Regardless, the point remains: The Central Park Five is a wonderfully vital, illuminating study of the New York of 20-plus years ago, capturing with nauseating detail how a panicked society was ready and eager to pillory five teenagers as a way of proving to themselves that the urban decay all around could be fought and contained by sufficiently willful actions.
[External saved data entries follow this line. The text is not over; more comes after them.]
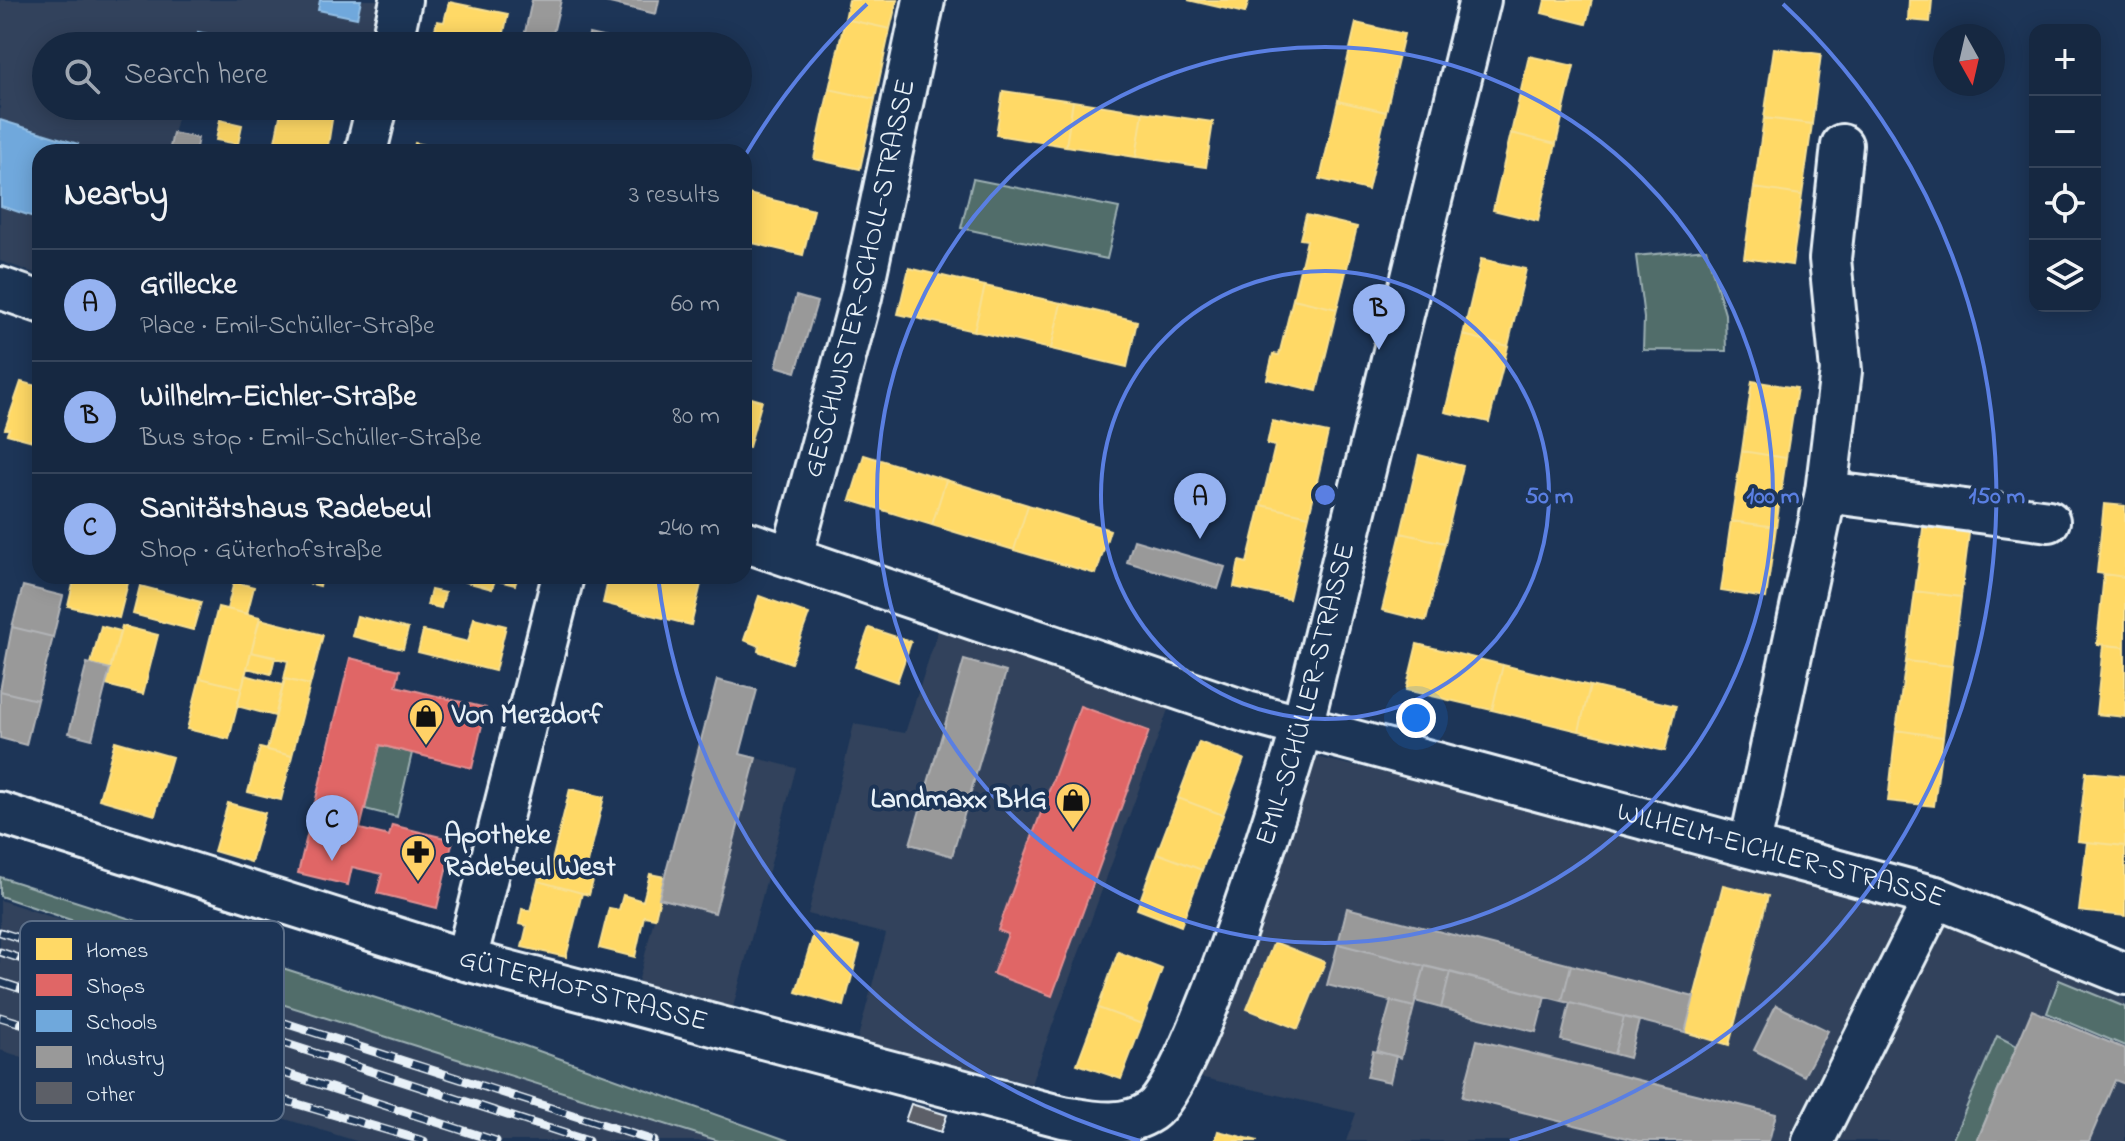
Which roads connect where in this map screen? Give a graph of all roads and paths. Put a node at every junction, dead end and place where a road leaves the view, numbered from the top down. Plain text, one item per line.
1 (401, 0) edge
2 (924, 0) edge
3 (1480, 0) edge
4 (394, 32) edge
5 (374, 120) edge
6 (368, 144) edge
7 (1842, 145) dead end
8 (1, 292) edge
9 (32, 300) edge
10 (1826, 492) junction
11 (2049, 521) dead end
12 (752, 544) edge
13 (792, 556) junction
14 (561, 584) edge
15 (1302, 727) junction
16 (0, 813) edge
17 (1750, 845) junction
18 (1935, 897) junction
19 (466, 960) junction
20 (2125, 974) edge
21 (1166, 1096) joint
22 (1813, 1141) edge

1 - 4 street
2 - 13 street, GESCHWISTER-SCHOLL-STRASSE
3 - 15 street, EMIL-SCHÜLLER-STRASSE
5 - 6 street
7 - 10 street
8 - 9 street
10 - 11 street
10 - 17 street
12 - 13 street, WILHELM-EICHLER-STRASSE
13 - 15 street, WILHELM-EICHLER-STRASSE
14 - 19 street
15 - 17 street, WILHELM-EICHLER-STRASSE
15 - 21 street, EMIL-SCHÜLLER-STRASSE
16 - 19 street, GÜTERHOFSTRASSE
17 - 18 street, WILHELM-EICHLER-STRASSE
18 - 20 street, WILHELM-EICHLER-STRASSE
18 - 22 street
19 - 21 street, GÜTERHOFSTRASSE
That's really the subtext, and even the text, to all of the remarkable footage and newspaper headlines the filmmakers dredge up: stuff like mayor Ed Koch raving about how wonderful it is to utterly destroy wrongdoers with extreme prejudice, in language that would be disgusting from the head of civic government even if the five young men were genuinely guilty; stuff like the exuberantly blood-lusting newspapers of the day that don't make even a feint towards hiding their race-baiting mentality.
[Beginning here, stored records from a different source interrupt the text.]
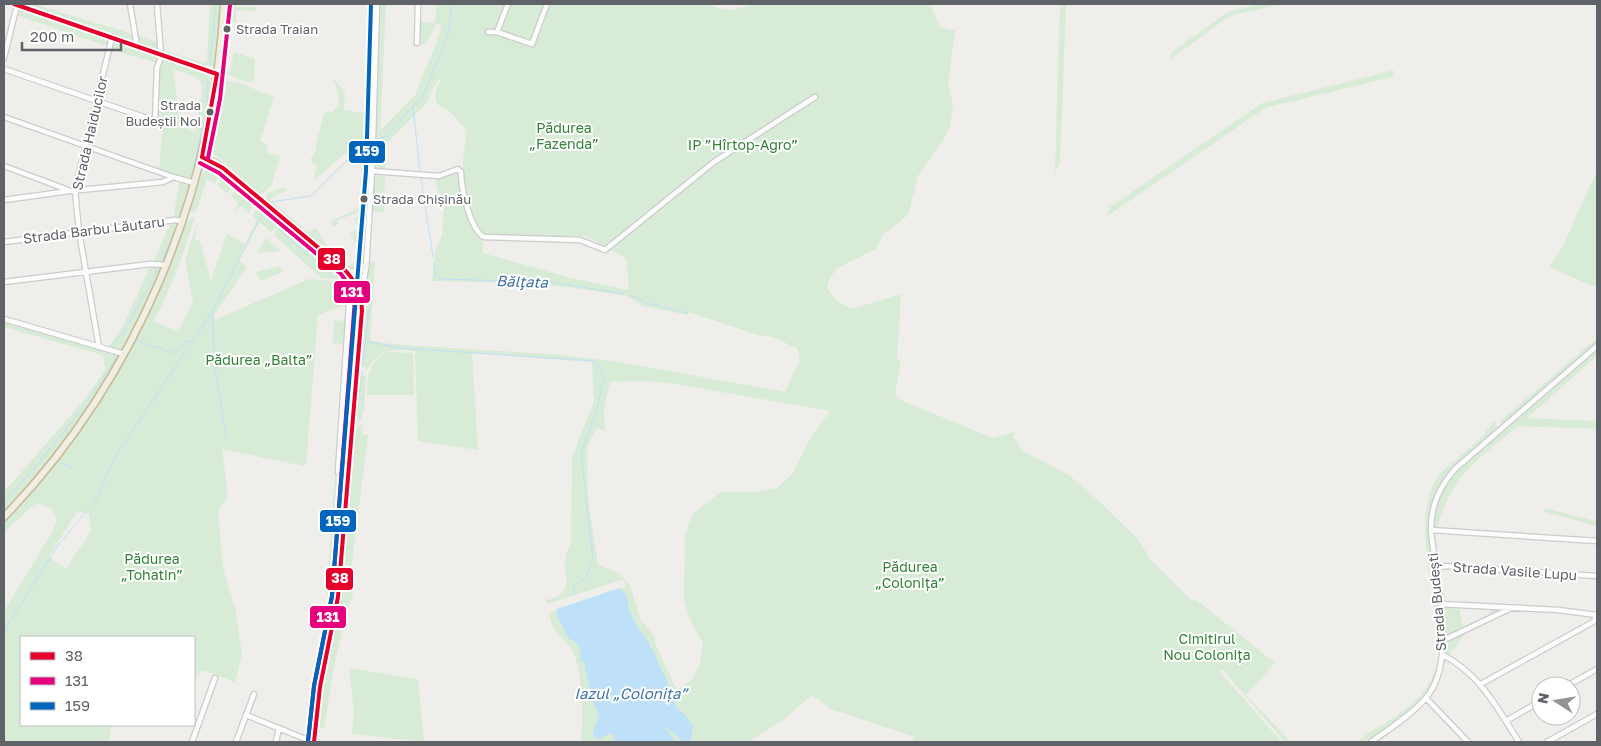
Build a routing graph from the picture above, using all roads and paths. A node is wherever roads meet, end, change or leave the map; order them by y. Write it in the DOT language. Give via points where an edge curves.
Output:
graph roads {
  1 [pos="15,4"];
  2 [pos="32,4"];
  3 [pos="130,4"];
  4 [pos="157,4"];
  5 [pos="224,4"];
  6 [pos="377,4"];
  7 [pos="418,4"];
  8 [pos="508,4"];
  9 [pos="547,4"];
  10 [pos="31,10"];
  11 [pos="488,32"];
  12 [pos="497,32"];
  13 [pos="112,37"];
  14 [pos="418,43"];
  15 [pos="137,46"];
  16 [pos="162,55"];
  17 [pos="4,58"];
  18 [pos="4,69"];
  19 [pos="217,74"];
  20 [pos="815,97"];
  21 [pos="97,102"];
  22 [pos="4,117"];
  23 [pos="85,147"];
  24 [pos="202,157"];
  25 [pos="4,166"];
  26 [pos="372,171"];
  27 [pos="173,177"];
  28 [pos="195,184"];
  29 [pos="72,190"];
  30 [pos="4,200"];
  31 [pos="183,221"];
  32 [pos="79,232"];
  33 [pos="4,242"];
  34 [pos="366,265"];
  35 [pos="167,266"];
  36 [pos="345,270"];
  37 [pos="86,272"];
  38 [pos="4,282"];
  39 [pos="361,296"];
  40 [pos="348,305"];
  41 [pos="4,319"];
  42 [pos="1597,346"];
  43 [pos="99,347"];
  44 [pos="124,354"];
  45 [pos="338,472"];
  46 [pos="4,516"];
  47 [pos="1431,530"];
  48 [pos="1597,541"];
  49 [pos="1434,569"];
  50 [pos="1597,576"];
  51 [pos="1440,604"];
  52 [pos="1510,609"];
  53 [pos="1597,616"];
  54 [pos="1444,640"];
  55 [pos="1443,655"];
  56 [pos="1597,669"];
  57 [pos="215,678"];
  58 [pos="1581,678"];
  59 [pos="1481,684"];
  60 [pos="254,694"];
  61 [pos="1426,698"];
  62 [pos="1531,707"];
  63 [pos="246,714"];
  64 [pos="1597,714"];
  65 [pos="1506,721"];
  66 [pos="279,728"];
  67 [pos="192,742"];
  68 [pos="236,742"];
  69 [pos="276,742"];
  70 [pos="313,742"];
  71 [pos="1371,742"];
  72 [pos="1468,742"];
  73 [pos="1519,742"];
  74 [pos="1547,742"];
  1 -- 10 [label="street"];
  1 -- 17 [label="street"];
  2 -- 10 [label="street"];
  3 -- 15 [label="street"];
  4 -- 16 [label="street"];
  5 -- 19 [label="highway"];
  6 -- 26 [label="street"];
  7 -- 14 [label="street"];
  8 -- 12 [label="street"];
  9 -- 12 [label="street" via="532,44"];
  10 -- 13 [label="street"];
  11 -- 12 [label="street"];
  13 -- 15 [label="street"];
  13 -- 21 [label="street, Strada Haiducilor"];
  15 -- 16 [label="street"];
  16 -- 19 [label="street"];
  16 -- 21 [label="street" via="157,68 155,121"];
  18 -- 21 [label="street"];
  19 -- 24 [label="highway"];
  20 -- 26 [label="street" via="701,171 605,250 580,240 484,237 475,228 458,169 439,176"];
  21 -- 23 [label="street, Strada Haiducilor"];
  22 -- 23 [label="street"];
  23 -- 27 [label="street"];
  23 -- 29 [label="street, Strada Haiducilor"];
  24 -- 28 [label="highway"];
  24 -- 36 [label="main road" via="223,168"];
  25 -- 29 [label="street"];
  26 -- 34 [label="street"];
  27 -- 28 [label="street"];
  27 -- 29 [label="street" via="163,182"];
  28 -- 31 [label="highway"];
  29 -- 30 [label="street"];
  29 -- 32 [label="street, Strada Haiducilor"];
  31 -- 32 [label="street, Strada Barbu Lăutaru"];
  31 -- 35 [label="highway"];
  32 -- 33 [label="street, Strada Barbu Lăutaru"];
  32 -- 37 [label="street, Strada Haiducilor"];
  34 -- 36 [label="main road" via="357,272"];
  34 -- 39 [label="street"];
  35 -- 37 [label="street" via="150,264"];
  35 -- 44 [label="highway"];
  36 -- 39 [label="main road" via="358,285"];
  37 -- 38 [label="street"];
  37 -- 43 [label="street, Strada Haiducilor"];
  39 -- 70 [label="main road" via="338,597"];
  40 -- 45 [label="street"];
  41 -- 43 [label="street"];
  42 -- 47 [label="street, Strada Budești" via="1456,468 1438,492"];
  43 -- 44 [label="street"];
  44 -- 46 [label="highway" via="63,447"];
  47 -- 48 [label="street"];
  47 -- 49 [label="street, Strada Budești"];
  49 -- 50 [label="street, Strada Vasile Lupu" via="1444,566"];
  49 -- 51 [label="street, Strada Budești"];
  51 -- 52 [label="street"];
  51 -- 54 [label="street, Strada Budești"];
  52 -- 53 [label="street" via="1558,610"];
  52 -- 54 [label="street"];
  53 -- 59 [label="street" via="1593,622"];
  54 -- 55 [label="street, Strada Budești"];
  55 -- 59 [label="street"];
  55 -- 61 [label="street, Strada Budești" via="1435,683"];
  56 -- 58 [label="street"];
  57 -- 67 [label="street"];
  59 -- 65 [label="street"];
  60 -- 63 [label="street"];
  61 -- 71 [label="street, Strada Budești"];
  61 -- 72 [label="street"];
  62 -- 65 [label="street"];
  63 -- 66 [label="street"];
  63 -- 68 [label="street"];
  64 -- 74 [label="street"];
  65 -- 73 [label="street"];
  66 -- 69 [label="street"];
  66 -- 70 [label="street"];
}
If only for its ability to draw this macro-level depiction of how the most important city in the Western World was mired in such paranoid fear of violence, and thuggish endorsement of racially-tinged solutions to that violence, The Central Park Five would be a great documentary; but that's only the background information, the context necessary to understand the human story which is the movie's main subject, and the focus of its rage; not against a culture in which this kind of behavior is possible, but against the culture in which this happened. While the Burnses and McMahon can be legitimately accused of sugarcoating their subjects a little bit - while nobody could rationally claim they were guilty of the crime for which they were convicted, it's just as clear that they, and the larger group they were a part of, were up to antisocially rambunctious things on that fateful night - the movie isn't looking to exonerate or justify the Central Park Five, but to simply look at them as human beings like any of us who suffered through a years-long nightmare for no good reason at all; the pawns in a truly Kafka-esque maze of inscrutable officials re-writing reality on the fly, leading the suspects to sign off on blatantly falsified confessions. The largest single part of the movie, in fact, deals not with the innocent's life in prison, or the difficulty in re-adapting to outside life, or even to the trial, but to that first couple of days, in which the police ground the kids down until they said whatever needed saying to get out and get back to normal.
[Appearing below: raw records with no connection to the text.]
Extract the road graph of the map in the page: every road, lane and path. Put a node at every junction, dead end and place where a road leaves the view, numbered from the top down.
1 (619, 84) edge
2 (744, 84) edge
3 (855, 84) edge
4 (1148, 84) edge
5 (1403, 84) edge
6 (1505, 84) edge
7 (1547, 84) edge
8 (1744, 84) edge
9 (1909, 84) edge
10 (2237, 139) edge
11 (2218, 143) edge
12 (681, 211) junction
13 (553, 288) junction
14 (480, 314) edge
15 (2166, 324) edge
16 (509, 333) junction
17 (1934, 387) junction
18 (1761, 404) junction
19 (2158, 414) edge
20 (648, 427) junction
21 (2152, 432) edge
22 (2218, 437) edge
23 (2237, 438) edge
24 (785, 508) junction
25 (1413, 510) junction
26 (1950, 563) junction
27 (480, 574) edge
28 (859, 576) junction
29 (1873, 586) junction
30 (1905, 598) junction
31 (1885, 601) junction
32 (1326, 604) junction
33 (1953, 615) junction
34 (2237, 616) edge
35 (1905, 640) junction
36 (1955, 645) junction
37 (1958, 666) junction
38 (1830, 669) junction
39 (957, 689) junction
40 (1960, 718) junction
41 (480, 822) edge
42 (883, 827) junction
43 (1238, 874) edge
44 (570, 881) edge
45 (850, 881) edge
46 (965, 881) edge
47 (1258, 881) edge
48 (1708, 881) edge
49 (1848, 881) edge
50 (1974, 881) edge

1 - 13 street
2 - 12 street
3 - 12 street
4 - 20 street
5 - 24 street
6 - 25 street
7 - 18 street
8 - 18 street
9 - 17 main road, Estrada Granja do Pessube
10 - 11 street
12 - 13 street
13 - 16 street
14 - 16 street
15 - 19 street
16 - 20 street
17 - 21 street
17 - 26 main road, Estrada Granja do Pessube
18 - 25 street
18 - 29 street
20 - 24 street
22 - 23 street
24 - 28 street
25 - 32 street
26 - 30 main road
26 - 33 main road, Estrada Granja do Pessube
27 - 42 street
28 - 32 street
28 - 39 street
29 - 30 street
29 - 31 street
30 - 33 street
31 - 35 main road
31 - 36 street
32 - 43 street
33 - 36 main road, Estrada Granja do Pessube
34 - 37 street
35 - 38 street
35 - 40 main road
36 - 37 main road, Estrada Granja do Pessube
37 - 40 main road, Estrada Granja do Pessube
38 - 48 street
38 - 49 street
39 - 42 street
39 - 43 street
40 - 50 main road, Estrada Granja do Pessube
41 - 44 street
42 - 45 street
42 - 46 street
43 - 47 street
That, in fact, is the theme that underlies everything else: the five youths, their persecutors in the government and the press, the citizenry that gratefully allowed this railroading to take place, all just longed above all, for a return to normalcy, and all involved made terrible mistakes in that pursuit. It's that element especially that makes The Central Park Five such a piercing, insightful work, even years after it could have reasonably been said to do any proper good (it may or may not have been intended as an advocacy piece for three of the five's suit against New York; that question is at the heart of a subpoena against the filmmakers currently in process): the film isn't just illustrating a miscarriage of justice, but depicting that miscarriage in a way that can be instantly understood by anyone with a heart. It puts a human face on the abstraction of "wrongful imprisonment" that, if it calls for an action at all, mostly asks us to think more closely about the fact that this sort of injustice still happens all the time, in a country that isn't all that more sane about race than we were two decades ago. It's a bit stiff in the filmmaking but this is an intelligent and moving a social-studies piece as I've seen in many a long month.